Él siempre habla mucho. Tiene la imperiosa necesidad de generar una multitud de sonidos eufóricos. Algunos los llaman palabras, yo prefiero denominarlos así. Crecimos juntos y aún a nuestros 30, seguimos haciéndolo. Sé que no está pasando por el mejor momento en su trabajo. Como pude, el sábado cuando nos vimos, le dije que así era el sistema. “Lamentablemente, así se relacionan empleador y empleado”. Esas fueron mis únicas palabras. Él se adueñó de un monólogo absoluto, parejo y excitado. Al escucharlo me preguntaba si en algún momento tendría que sumergirlo en la bañera: se estaba secando. Su boca, sus mejillas, su rostro completo, languidecían. Su discurso se transformó en murmullo y mis ojos se fijaron sobre sus manos. Me perdí en ellas y se adueñaron del protagonismo de nuestro encuentro. Ahora dialogaba con diez dedos desesperados. Eran más anchos en las puntas, por lo que la uña cobraba una dimensión exagerada en relación con las otras dos falanges.
Yo sabía que él vivía extremadamente tenso, que le costaba relajarse y que, incluso, tenía la manía de saborear sus nudillos con mordiscones, pero ese sábado, sus nudillos le confesaron a mis ojos, algo que yo no sabía: Julio estaba triste. Detrás de esa locura linda y bohemia había aflicción. Dedos que iban y venían como ráfagas de viento. Una mezcla de sensaciones atormentaban mis pupilas dilatadas por el sueño.
Fui a la cocina, serví café. El líquido negro estaba muy caliente, desprendía humo mientras daba vueltas adentro del recipiente. El recipiente daba vueltas sobre la cafetera. La mesa se movía. La cucharita diminuta daba giros innumerables entre mis dedos. Tomé un grano de sal gruesa, lo coloqué con los ojos cerrados debajo de mi lengua y esperé a que las cosas tomaran su lugar habitual, parada al lado de la hornalla para que no se hirviera el café. El murmullo del living continuaba:
− ¿Me entendés lo que te digo, Caro?
No, no lo entendía. Estaba demasiado comprometida con el pesar de sus dedos, con los gritos de dolor de los nudillos. Volví al sillón del living con la bandeja y el café arremolinado. Al regresar, me encontré con uno de sus dedos aprisionado entre los dientes, que hacían pequeños cortes, lo suficientemente tajantes como para pintar de color “rojo fuego” la articulación media entre la primera y la segunda falange del Índice. Los nueve restantes, que aún estaban a salvo, se dirigieron directamente a mis ojos, desesperados pedían auxilio por el nudillo que estaba siendo asesinado. Se movían al ritmo del murmullo. Valientes, el Índice y el Gordo, pegados al asa de la tacita de café, se acercaban miedosos a los labios inquietos de Julio. Los monstruosos dientes les dieron tregua. Disfrutaron de unos minutos de calma.

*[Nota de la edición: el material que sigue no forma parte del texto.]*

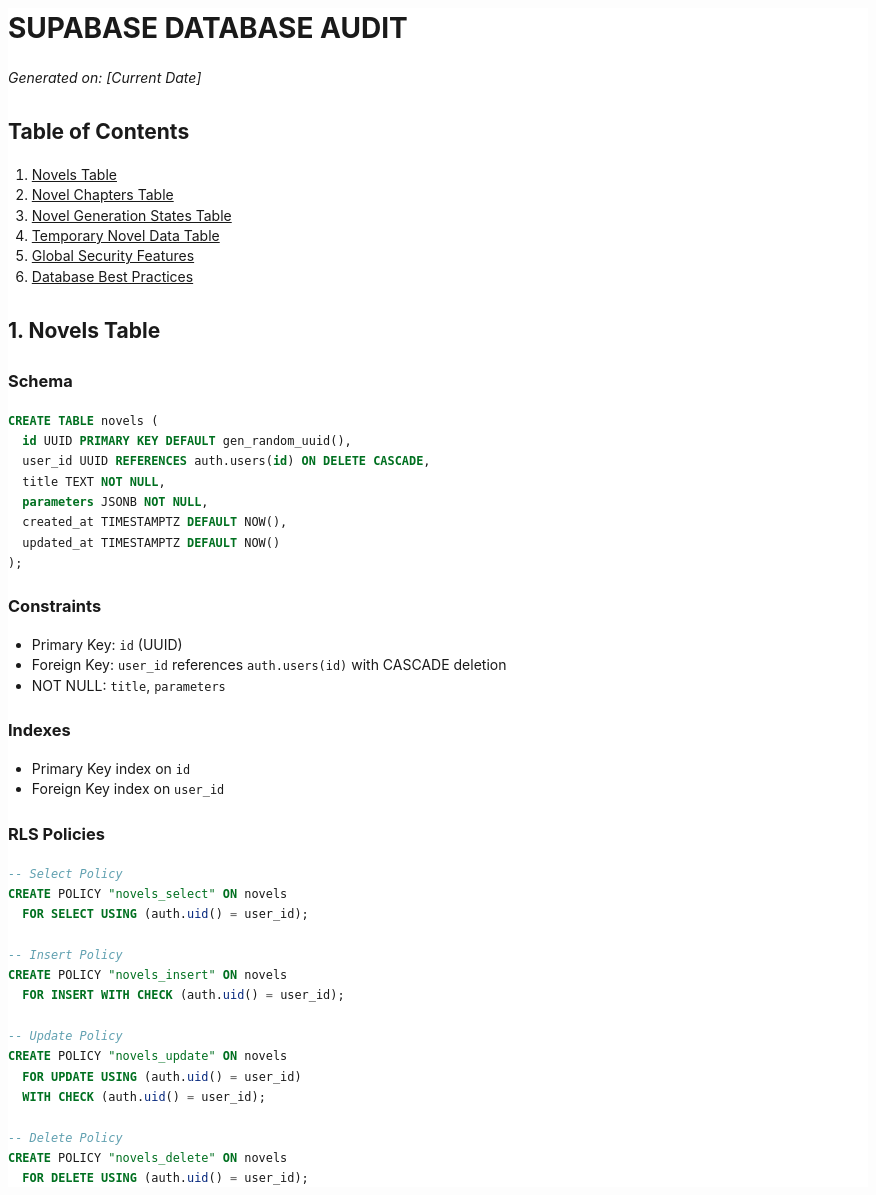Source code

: # SUPABASE DATABASE AUDIT
*Generated on: [Current Date]*

## Table of Contents
1. [Novels Table](#1-novels-table)
2. [Novel Chapters Table](#2-novel_chapters-table)
3. [Novel Generation States Table](#3-novel_generation_states-table)
4. [Temporary Novel Data Table](#4-temp_novel_data-table)
5. [Global Security Features](#global-security-features)
6. [Database Best Practices](#database-best-practices)

## 1. Novels Table
### Schema
```sql
CREATE TABLE novels (
  id UUID PRIMARY KEY DEFAULT gen_random_uuid(),
  user_id UUID REFERENCES auth.users(id) ON DELETE CASCADE,
  title TEXT NOT NULL,
  parameters JSONB NOT NULL,
  created_at TIMESTAMPTZ DEFAULT NOW(),
  updated_at TIMESTAMPTZ DEFAULT NOW()
);
```

### Constraints
- Primary Key: `id` (UUID)
- Foreign Key: `user_id` references `auth.users(id)` with CASCADE deletion
- NOT NULL: `title`, `parameters`

### Indexes
- Primary Key index on `id`
- Foreign Key index on `user_id`

### RLS Policies
```sql
-- Select Policy
CREATE POLICY "novels_select" ON novels 
  FOR SELECT USING (auth.uid() = user_id);

-- Insert Policy
CREATE POLICY "novels_insert" ON novels 
  FOR INSERT WITH CHECK (auth.uid() = user_id);

-- Update Policy
CREATE POLICY "novels_update" ON novels 
  FOR UPDATE USING (auth.uid() = user_id) 
  WITH CHECK (auth.uid() = user_id);

-- Delete Policy
CREATE POLICY "novels_delete" ON novels 
  FOR DELETE USING (auth.uid() = user_id);
```
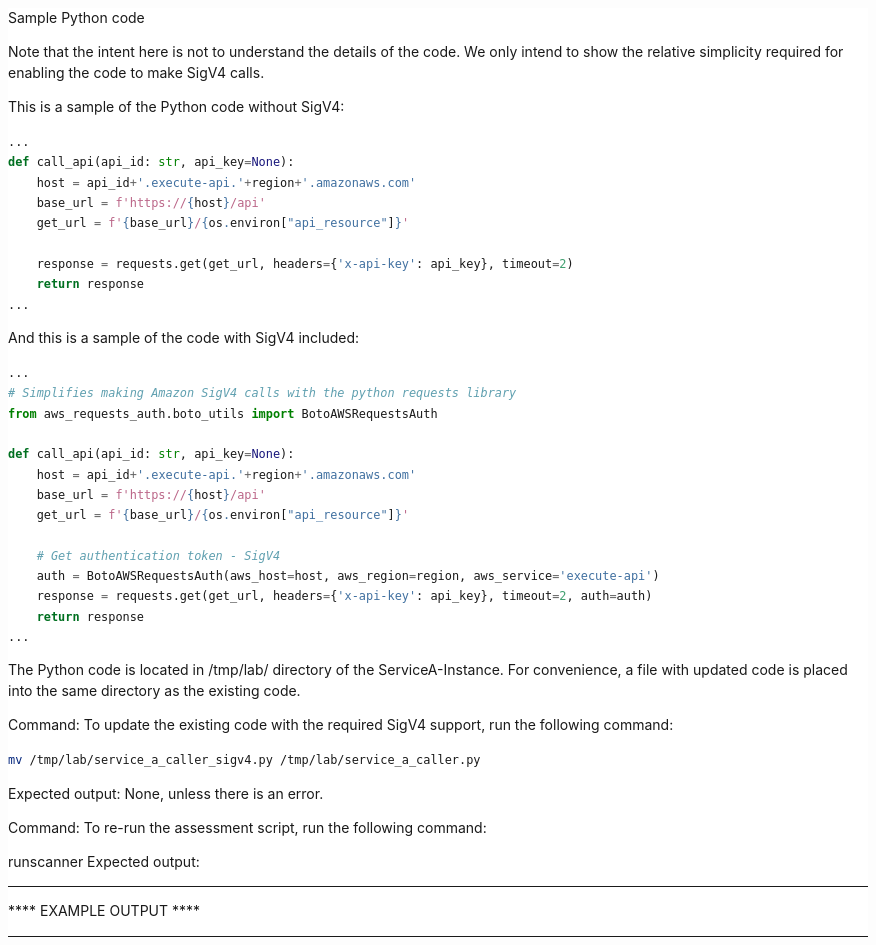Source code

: Sample Python code

Note that the intent here is not to understand the details of the code. We only intend to show the relative simplicity required for enabling the code to make SigV4 calls.

This is a sample of the Python code without SigV4:

```python
...
def call_api(api_id: str, api_key=None): 
    host = api_id+'.execute-api.'+region+'.amazonaws.com'
    base_url = f'https://{host}/api'
    get_url = f'{base_url}/{os.environ["api_resource"]}'

    response = requests.get(get_url, headers={'x-api-key': api_key}, timeout=2)
    return response
...
```

And this is a sample of the code with SigV4 included:

```python
...
# Simplifies making Amazon SigV4 calls with the python requests library
from aws_requests_auth.boto_utils import BotoAWSRequestsAuth

def call_api(api_id: str, api_key=None): 
    host = api_id+'.execute-api.'+region+'.amazonaws.com'
    base_url = f'https://{host}/api'
    get_url = f'{base_url}/{os.environ["api_resource"]}'

    # Get authentication token - SigV4
    auth = BotoAWSRequestsAuth(aws_host=host, aws_region=region, aws_service='execute-api')
    response = requests.get(get_url, headers={'x-api-key': api_key}, timeout=2, auth=auth)
    return response
...
```

The Python code is located in /tmp/lab/ directory of the ServiceA-Instance. For convenience, a file with updated code is placed into the same directory as the existing code.

 Command: To update the existing code with the required SigV4 support, run the following command:

```bash
mv /tmp/lab/service_a_caller_sigv4.py /tmp/lab/service_a_caller.py
```

 Expected output: None, unless there is an error.

 Command: To re-run the assessment script, run the following command:

runscanner
 Expected output:


************************
**** EXAMPLE OUTPUT ****
************************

Las manos de Julio eran agónicas masas de articulaciones largas y deformes, con dedos embriagados en fatiga y desconsuelo. Sabía que estaban consumiéndose, pero me paralicé ante su pedido de ayuda. Mientras el murmullo cesaba, las acompañaba hasta el ascensor para despedirlas. Se marcharon sumergidas en los bolsillos de la campera, cuidando a sus diez hijos empapados en llanto, fruto de tanta violencia.
Entre mi desazón apareció el sueño, el telón de mis pestañas dio fin a la función de esa madrugada. Al día siguiente, me desperté vestida y con frío, acurrucada entre los almohadones del sillón. Aún seguían en la mesita ratona las tacitas de café de la noche anterior.
Recordé el encuentro, pero jamás supe en qué momento despedí a Julio.